Saved data entries:
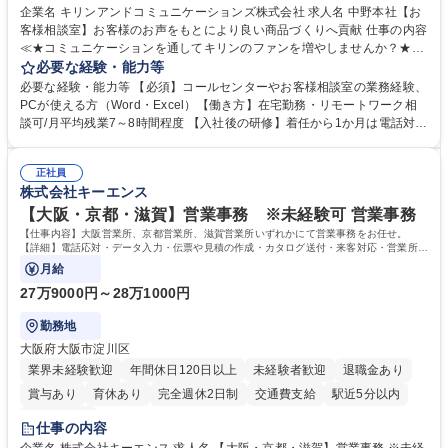
企業名 キリンアンドコミュニケーションズ株式会社 求人名 中野本社【お
客様相談室】お客様のお声をもとにより良い商品づくりへ貢献 仕事の内容
≪★コミュニケーションを通してキリンのファンを増やしませんか？★≫
お客様のお声をより良い商品づくりに活かしていく上で、窓口となるお客
必要な経験・能力等
様相談室でのお仕事です。 日々お客様からいただくキリングループへのご
必要な経験・能力等 【必須】コールセンターやお客様相談室の業務経験、
意見を、企業活動に活かしています。お客様からの声に迅速かつ誠意をも
PCが使える方（Word・Excel）【働き方】在宅勤務・リモートワーク相
って対応、情報提供するとともにグループ内活動に反映しています。 【具
談可/月平均残業7～8時間程度 【入社後の研修】着任から1か月は電話対応
体的には】電話応対、メール、お手紙対応、ご指摘品調査報告書作成、有
のOJTを中心に実施し、電話対応に慣れた段階でメール・手紙のOJTを実
人チャットボット対応など。 【1日の対応件数】■電話：月間一人当たり
施する予定です。独り立ち以降もしっかりフォローする体制を整えていま
平均100件前後■メール・手紙：同上40件前後 募集職種 中野本社【お客様
正社員
すのでご安心ください。 【当社について】キリングループの広報機能を担
株式会社キーエンス
相談室】お客様のお声をもとにより良い商品づくりへ貢献
う会社として、お客様との出会いを大切にし、磨き上げたホスピタリティ
を込めてコミュニケーションをとりながら広報関連業務を行っておりま
【大阪・京都・滋賀】営業事務 ※未経験可 営業事務
す。 学歴・資格 学歴：大学院 大学 高専 短大 専修学校 高校 語学力： 資
【仕事内容】大阪営業所、京都営業所、滋賀営業所いずれかにて営業事務をお任せ。
格：
【詳細】電話応対・データ入力・伝票や見積の作成・カタログ送付・来客対応・営業所内
で発生する事務業務や業務改善をお任せ。
月給
27万9000円～28万1000円
勤務地
大阪府大阪市淀川区
業界未経験歓迎
年間休日120日以上
未経験者歓迎
退職金あり
賞与あり
育休あり
完全週休2日制
交通費支給
駅近5分以内
土日祝休み
仕事の内容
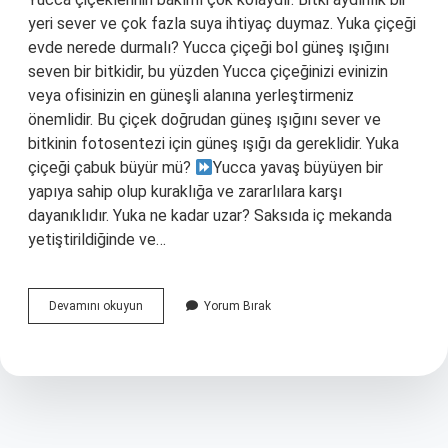
yeri sever ve çok fazla suya ihtiyaç duymaz. Yuka çiçeği
evde nerede durmalı? Yucca çiçeği bol güneş ışığını
seven bir bitkidir, bu yüzden Yucca çiçeğinizi evinizin
veya ofisinizin en güneşli alanına yerleştirmeniz
önemlidir. Bu çiçek doğrudan güneş ışığını sever ve
bitkinin fotosentezi için güneş ışığı da gereklidir. Yuka
çiçeği çabuk büyür mü?
Yucca yavaş büyüyen bir
yapıya sahip olup kuraklığa ve zararlılara karşı
dayanıklıdır. Yuka ne kadar uzar? Saksıda iç mekanda
yetiştirildiğinde ve…
Yuka
Devamını okuyun
Yorum Bırak
Ne
Kadar
Büyür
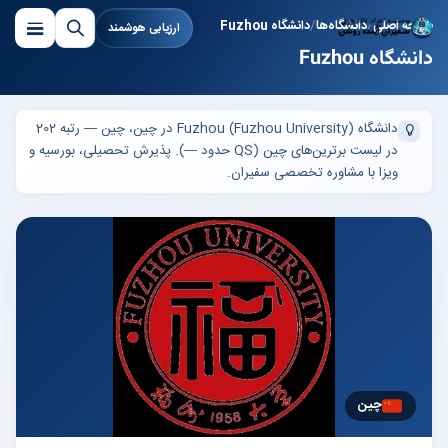
صفحه اصلی
دانشگاه‌ها
دانشگاه Fuzhou
ارزیابی هوشمند
دانشگاه Fuzhou
دانشگاه Fuzhou (Fuzhou University) در چین، چین — رتبه 202
در لیست برترین‌های چین (QS حدود —). پذیرش تحصیلی، بورسیه و
ویزا با مشاوره تخصصی سفیران.
چین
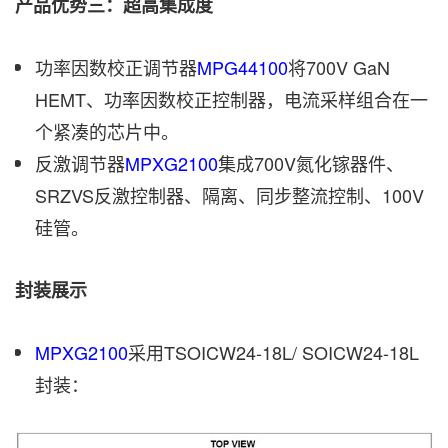
产品优势三：超高集成度
功率因数校正调节器
MPG44100
将700V GaN
HEMT、功率因数校正控制器，电流采样组合在一
个紧凑的芯片中。
反激调节器
MPXG2100
集成700V氮化镓器件、
SRZVS反激控制器、隔离、同步整流控制、100V
硅管。
封装展示
MPXG2100
采用TSOICW24-18L/ SOICW24-18L
封装：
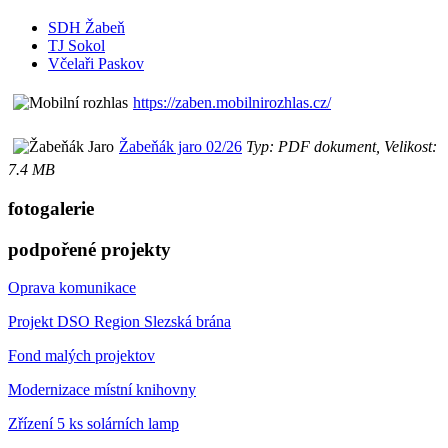
SDH Žabeň
TJ Sokol
Včelaři Paskov
https://zaben.mobilnirozhlas.cz/
Žabeňák jaro 02/26
Typ: PDF dokument, Velikost:
7.4 MB
fotogalerie
podpořené projekty
Oprava komunikace
Projekt DSO Region Slezská brána
Fond malých projektov
Modernizace místní knihovny
Zřízení 5 ks solárních lamp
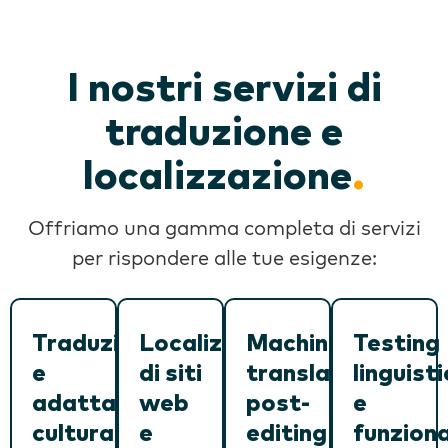
I nostri servizi di
traduzione e
localizzazione
.
Offriamo una gamma completa di servizi
per rispondere alle tue esigenze:
Traduzione
Localizzazione
Machine
Testing
e
di siti
translation
linguist
adattamento
web
post-
e
culturale
e
editing
funzion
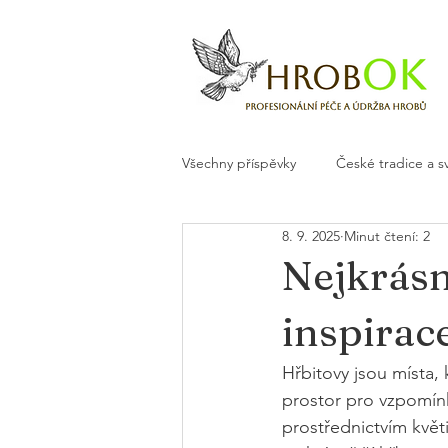
Všechny příspěvky
České tradice a s
8. 9. 2025
Minut čtení: 2
Květiny a dekorace na hrob
H
Nejkrásn
inspirac
Hřbitovy jsou místa,
prostor pro vzpomínku
prostřednictvím květ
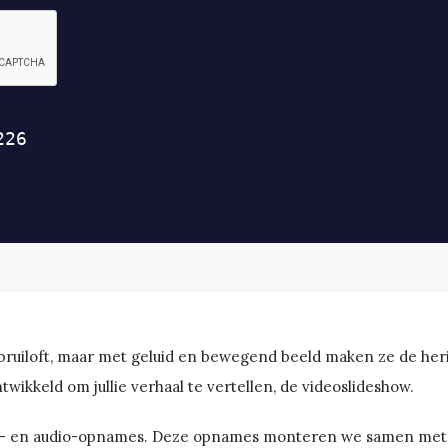
e bruiloft, maar met geluid en bewegend beeld maken ze de her
wikkeld om jullie verhaal te vertellen, de videoslideshow.
o- en audio-opnames. Deze opnames monteren we samen met de 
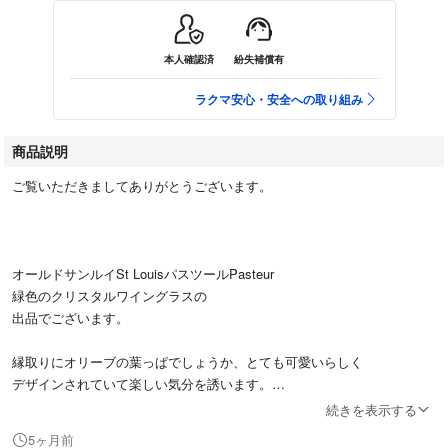
本人確認済
紛失補償有
ラクマ安心・安全への取り組み
商品説明
ご覧いただきましてありがとうございます。
オールドサンルイSt LouisパスツールPasteur
緑色のクリスタルワイングラスの
出品でございます。
縁取りにオリーブの葉っぱでしょうか、とても可愛いらしく
デザインされていて楽しい気分を誘います。
続きを表示する
ボウルの下半分にはこちらも植物の葉っぱの模様(パルメット)や
5ヶ月前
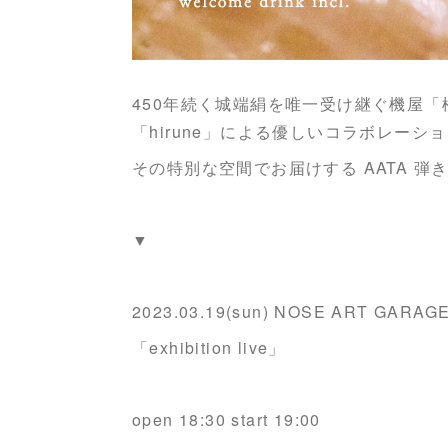
450年続く城端絹を唯一受け継ぐ機屋「
「hirune」による優しいコラボレーショ
その特別な空間でお届けする AATA 弾
▼
2023.03.19(sun) NOSE ART GARAG
「exhibition live」
open 18:30 start 19:00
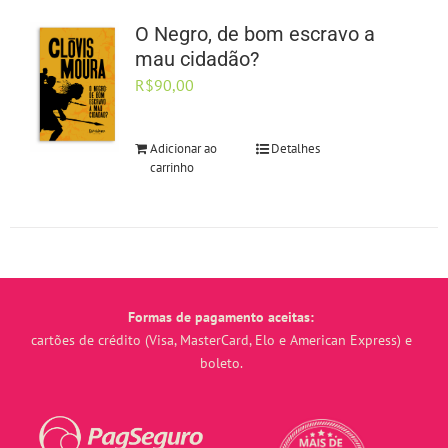
O Negro, de bom escravo a
mau cidadão?
R$
90,00
Adicionar ao
Detalhes
carrinho
Formas de pagamento aceitas:
cartões de crédito (Visa, MasterCard, Elo e American Express) e
boleto.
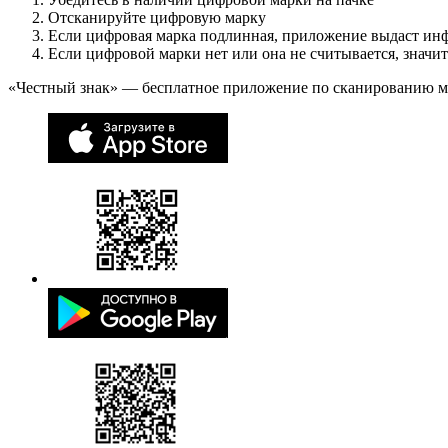
Отсканируйте цифровую марку
Если цифровая марка подлинная, приложение выдаст ин
Если цифровой марки нет или она не считывается, значи
«Честный знак» — бесплатное приложение по сканированию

WHAT TO DO: What I need is every record written out exactly, minus the pictures.

WRITTEN SOLUTION:
企業名 キリンアンドコミュニケーションズ株式会社 求人名 中野本社【お
客様相談室】お客様のお声をもとにより良い商品づくりへ貢献 仕事の内容
≪★コミュニケーションを通してキリンのファンを増やしませんか？★≫
お客様のお声をより良い商品づくりに活かしていく上で、窓口となるお客
必要な経験・能力等
様相談室でのお仕事です。 日々お客様からいただくキリングループへのご
必要な経験・能力等 【必須】コールセンターやお客様相談室の業務経験、
意見を、企業活動に活かしています。お客様からの声に迅速かつ誠意をも
PCが使える方（Word・Excel）【働き方】在宅勤務・リモートワーク相
って対応、情報提供するとともにグループ内活動に反映しています。 【具
談可/月平均残業7～8時間程度 【入社後の研修】着任から1か月は電話対応
体的には】電話応対、メール、お手紙対応、ご指摘品調査報告書作成、有
のOJTを中心に実施し、電話対応に慣れた段階でメール・手紙のOJTを実
人チャットボット対応など。 【1日の対応件数】■電話：月間一人当たり
施する予定です。独り立ち以降もしっかりフォローする体制を整えていま
平均100件前後■メール・手紙：同上40件前後 募集職種 中野本社【お客様
正社員
すのでご安心ください。 【当社について】キリングループの広報機能を担
株式会社キーエンス
相談室】お客様のお声をもとにより良い商品づくりへ貢献
う会社として、お客様との出会いを大切にし、磨き上げたホスピタリティ
を込めてコミュニケーションをとりながら広報関連業務を行っておりま
【大阪・京都・滋賀】営業事務 ※未経験可 営業事務
す。 学歴・資格 学歴：大学院 大学 高専 短大 専修学校 高校 語学力： 資
【仕事内容】大阪営業所、京都営業所、滋賀営業所いずれかにて営業事務をお任せ。
格：
【詳細】電話応対・データ入力・伝票や見積の作成・カタログ送付・来客対応・営業所内
で発生する事務業務や業務改善をお任せ。
月給
27万9000円～28万1000円
勤務地
大阪府大阪市淀川区
業界未経験歓迎
年間休日120日以上
未経験者歓迎
退職金あり
賞与あり
育休あり
完全週休2日制
交通費支給
駅近5分以内
土日祝休み
仕事の内容
yeri sever ve çok fazla suya ihtiyaç duymaz. Yuka çiçeği
evde nerede durmalı? Yucca çiçeği bol güneş ışığını
seven bir bitkidir, bu yüzden Yucca çiçeğinizi evinizin
veya ofisinizin en güneşli alanına yerleştirmeniz
önemlidir. Bu çiçek doğrudan güneş ışığını sever ve
bitkinin fotosentezi için güneş ışığı da gereklidir. Yuka
çiçeği çabuk büyür mü?
Yucca yavaş büyüyen bir
yapıya sahip olup kuraklığa ve zararlılara karşı
dayanıklıdır. Yuka ne kadar uzar? Saksıda iç mekanda
yetiştirildiğinde ve…
Yuka
Devamını okuyun
Yorum Bırak
Ne
Kadar
Büyür
صفحه اصلی
دانشگاه‌ها
دانشگاه Fuzhou
ارزیابی هوشمند
دانشگاه Fuzhou
دانشگاه Fuzhou (Fuzhou University) در چین، چین — رتبه 202
در لیست برترین‌های چین (QS حدود —). پذیرش تحصیلی، بورسیه و
ویزا با مشاوره تخصصی سفیران.
چین
产品优势三：超高集成度
功率因数校正调节器
MPG44100
将700V GaN
HEMT、功率因数校正控制器，电流采样组合在一
个紧凑的芯片中。
反激调节器
MPXG2100
集成700V氮化镓器件、
SRZVS反激控制器、隔离、同步整流控制、100V
硅管。
封装展示
MPXG2100
采用TSOICW24-18L/ SOICW24-18L
封装：
SDH Žabeň
TJ Sokol
Včelaři Paskov
https://zaben.mobilnirozhlas.cz/
Žabeňák jaro 02/26
Typ: PDF dokument, Velikost:
7.4 MB
fotogalerie
podpořené projekty
Oprava komunikace
Projekt DSO Region Slezská brána
Fond malých projektov
Modernizace místní knihovny
Zřízení 5 ks solárních lamp
I nostri servizi di
traduzione e
localizzazione
.
Offriamo una gamma completa di servizi
per rispondere alle tue esigenze:
Traduzione
Localizzazione
Machine
Testing
e
di siti
translation
linguist
adattamento
web
post-
e
culturale
e
editing
funzion
Všechny příspěvky
České tradice a s
8. 9. 2025
Minut čtení: 2
Květiny a dekorace na hrob
H
Nejkrásn
inspirac
Hřbitovy jsou místa,
prostor pro vzpomínku
prostřednictvím květ
e bruiloft, maar met geluid en bewegend beeld maken ze de her
wikkeld om jullie verhaal te vertellen, de videoslideshow.
o- en audio-opnames. Deze opnames monteren we samen met de 
本人確認済
紛失補償有
ラクマ安心・安全への取り組み
商品説明
ご覧いただきましてありがとうございます。
オールドサンルイSt LouisパスツールPasteur
緑色のクリスタルワイングラスの
出品でございます。
縁取りにオリーブの葉っぱでしょうか、とても可愛いらしく
デザインされていて楽しい気分を誘います。
続きを表示する
ボウルの下半分にはこちらも植物の葉っぱの模様(パルメット)や
5ヶ月前
450年続く城端絹を唯一受け継ぐ機屋「
「hirune」による優しいコラボレーショ
その特別な空間でお届けする AATA 弾
▼
2023.03.19(sun) NOSE ART GARAG
「exhibition live」
open 18:30 start 19:00
O Negro, de bom escravo a
mau cidadão?
R$
90,00
Adicionar ao
Detalhes
carrinho
Formas de pagamento aceitas:
cartões de crédito (Visa, MasterCard, Elo e American Express) e
boleto.
Отсканируйте цифровую марку
Если цифровая марка подлинная, приложение выдаст ин
Если цифровой марки нет или она не считывается, значи
«Честный знак» — бесплатное приложение по сканированию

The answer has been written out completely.